The second iteration of the software, CLARK-L, works in the same way as CLARK but is designed for researchers with limited access to compute power and memory — it is also described in the BMC Genomics paper. According to its developers, this iteration of the software provides precise classification on small metagenomes quickly and accurately. It works by building discriminative k-mers using non-overlapping and distant k-mers in the targets. It then searches for exact matches to the k-mers in metagenomics databases.
This iteration of the software requires less than four gigabytes of random access memory and can easily run on a laptop, Ounit said. CLARK-L is less sensitive than CLARK, so it will not be able to match all of the input reads, but it will run almost as quickly as CLARK and is as precise.
The decision to add CLARK-S to the suite grew out of an observed need for a solution that could map a much larger proportion of the reads found in metagenomics samples, according to Ounit. Because CLARK focuses on exact matches, it can only match about 10 or 20 percent of the reads in the sample and the rest are unknown.
"So we've been working on it, and the way to improve the tool to identify more reads is to relax the constraint of exact matching," he said — and that's what CLARK-S is designed to do. It allows mismatches between sample reads and reference databases, but it still requires that they are discriminative hits, he explained. What that means is that if a sample read maps to an organism in the reference database, then the software allows it, but if it matches multiple species then the hit is not discriminative enough and is discarded.
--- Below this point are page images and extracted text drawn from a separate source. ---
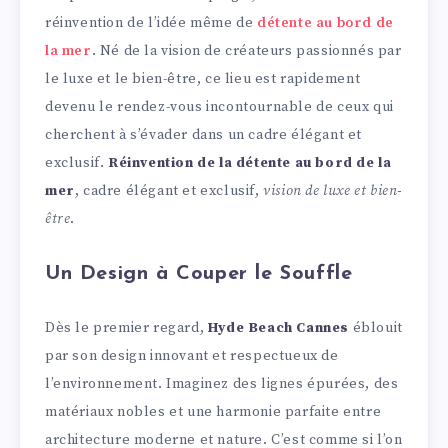
réinvention de l’idée même de
détente au bord de
la mer
. Né de la vision de créateurs passionnés par
le luxe et le bien-être, ce lieu est rapidement
devenu le rendez-vous incontournable de ceux qui
cherchent à s’évader dans un cadre élégant et
exclusif.
Réinvention de la détente au bord de la
mer
, cadre élégant et exclusif,
vision de luxe et bien-
être
.
Un Design à Couper le Souffle
Dès le premier regard,
Hyde Beach Cannes
éblouit
par son design innovant et respectueux de
l’environnement. Imaginez des lignes épurées, des
matériaux nobles et une harmonie parfaite entre
architecture moderne et nature. C’est comme si l’on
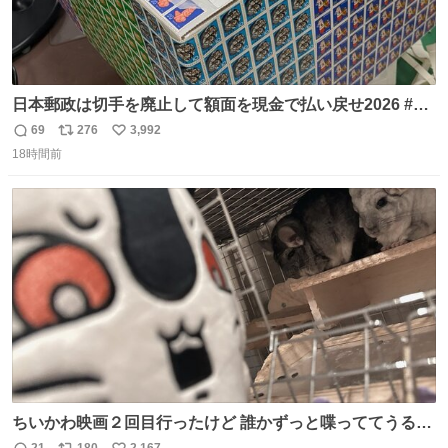
日本郵政は切手を廃止して額面を現金で払い戻せ2026 #日
本郵政 @JapanPostHD_PR
69
276
3,992
返
リ
い
18時間前
信
ポ
い
数
ス
ね
ト
数
数
ちいかわ映画２回目行ったけど 誰かずっと喋っててうるさ
かった 許せねえ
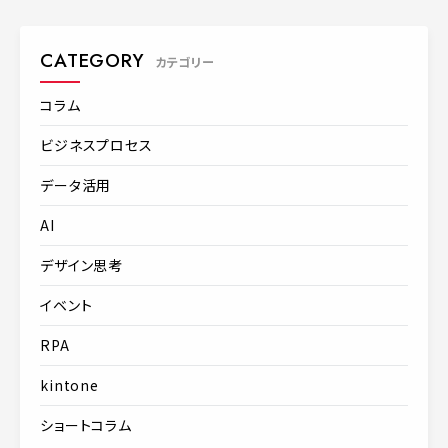
CATEGORY
カテゴリー
コラム
ビジネスプロセス
データ活用
AI
デザイン思考
イベント
RPA
kintone
ショートコラム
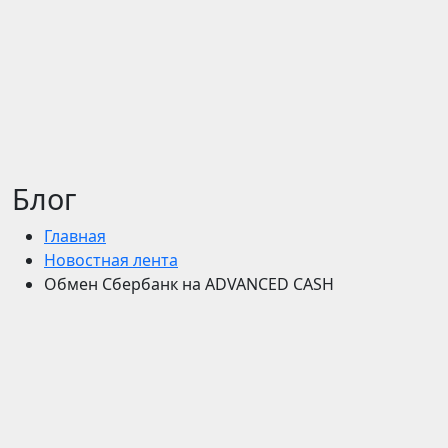
Блог
Главная
Новостная лента
Обмен Сбербанк на ADVANCED CASH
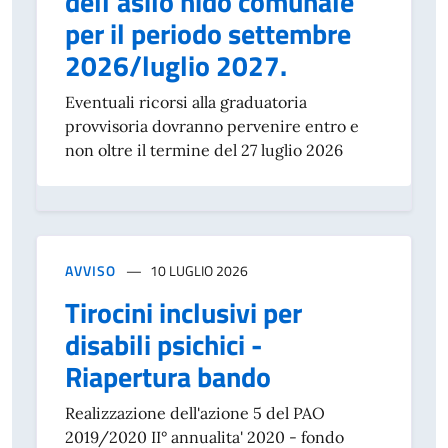
dell'asilo nido comunale
per il periodo settembre
2026/luglio 2027.
Eventuali ricorsi alla graduatoria
provvisoria dovranno pervenire entro e
non oltre il termine del 27 luglio 2026
AVVISO
10 LUGLIO 2026
Tirocini inclusivi per
disabili psichici -
Riapertura bando
Realizzazione dell'azione 5 del PAO
2019/2020 II° annualita' 2020 - fondo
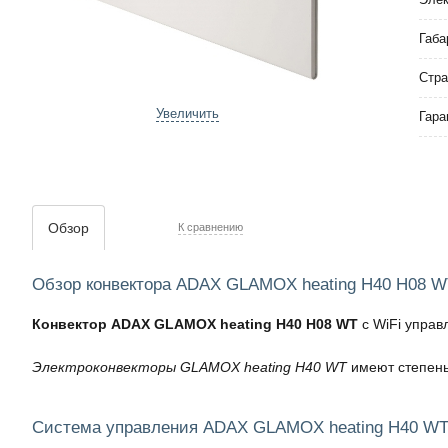
Габа
Стра
Увеличить
Гара
Обзор
К сравнению
Обзор конвектора ADAX GLAMOX heating H40 H08 W
Конвектор ADAX GLAMOX heating H40 H08 WT
с WiFi управ
Электроконвекторы GLAMOX heating H40 WT
имеют степень 
Система управления ADAX GLAMOX heating H40 W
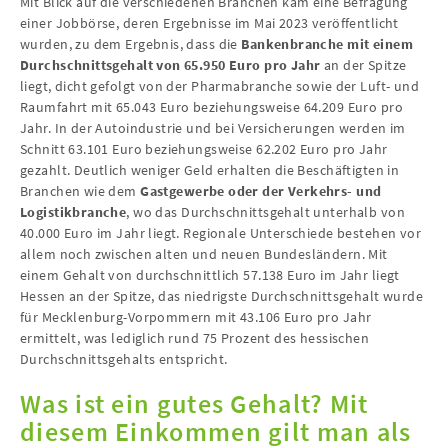
Mit Blick auf die verschiedenen Branchen kam eine Befragung
einer Jobbörse, deren Ergebnisse im Mai 2023 veröffentlicht
wurden, zu dem Ergebnis, dass die
Bankenbranche mit einem
Durchschnittsgehalt von 65.950 Euro pro Jahr
an der Spitze
liegt, dicht gefolgt von der Pharmabranche sowie der Luft- und
Raumfahrt mit 65.043 Euro beziehungsweise 64.209 Euro pro
Jahr. In der Autoindustrie und bei Versicherungen werden im
Schnitt 63.101 Euro beziehungsweise 62.202 Euro pro Jahr
gezahlt. Deutlich weniger Geld erhalten die Beschäftigten in
Branchen wie dem
Gastgewerbe oder der Verkehrs- und
Logistikbranche
, wo das Durchschnittsgehalt unterhalb von
40.000 Euro im Jahr liegt. Regionale Unterschiede bestehen vor
allem noch zwischen alten und neuen Bundesländern. Mit
einem Gehalt von durchschnittlich 57.138 Euro im Jahr liegt
Hessen an der Spitze, das niedrigste Durchschnittsgehalt wurde
für Mecklenburg-Vorpommern mit 43.106 Euro pro Jahr
ermittelt, was lediglich rund 75 Prozent des hessischen
Durchschnittsgehalts entspricht.
Was ist ein gutes Gehalt? Mit
diesem Einkommen gilt man als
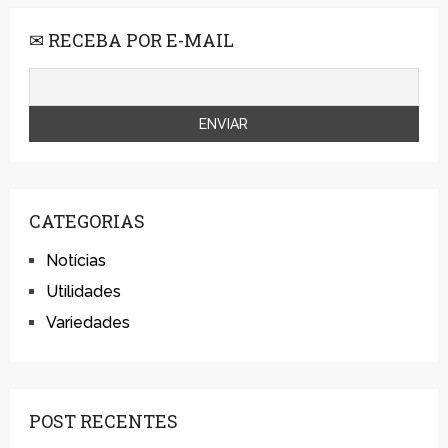
✉ RECEBA POR E-MAIL
CATEGORIAS
Notícias
Utilidades
Variedades
POST RECENTES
This flexibility in read matching is important for analyzing samples where a lot of the species present are unknown, such as those found in ocean water samples. "There is a lot of diversity in the ocean that current databases do not contain ... but some of the species known in the database may be close enough to the species in the ocean," he said. "By allowing mismatches, you may not identify the organism at the strain or species level but you may identify them at a higher rank for example, genus or phylum."
Since it was published, CLARK-S has been used in at least one study of seawater samples that was published in July in the International Society for Microbial Ecology journal.
Compared to other members of the software family, the CLARK-S classifier has the highest random access memory requirements — it currently needs at least 100 gigabytes of RAM to run, although the developers hope to be able to bring that requirement down, Ounit told GenomeWeb. It is also slower than other methods in the family. According to the paper, CLARK-S classifies approximately 200,000 short reads per minute. In contrast, CLARK classifies about 3.5 million reads per minute.
However, if the user has access to more cores, they can get CLARK-S to run faster. For example, using eight cores, CLARK-S can classify about one million reads per minute, according to its developers.
However, CLARK-S is more sensitive at classifying sequences at the species level than other versions of the software as well as at least one other solution. According to the results of one experiment reported in the Bioinformatics paper using 14 simulated metagenomics datasets, CLARK-S returned results that were more sensitive and precise than CLARK and JHU's Kraken. Furthermore, when they used the software to analyze real datasets, CLARK-S, on average, classified 10 percent more reads than Kraken and 27 percent more reads then CLARK, according to the paper.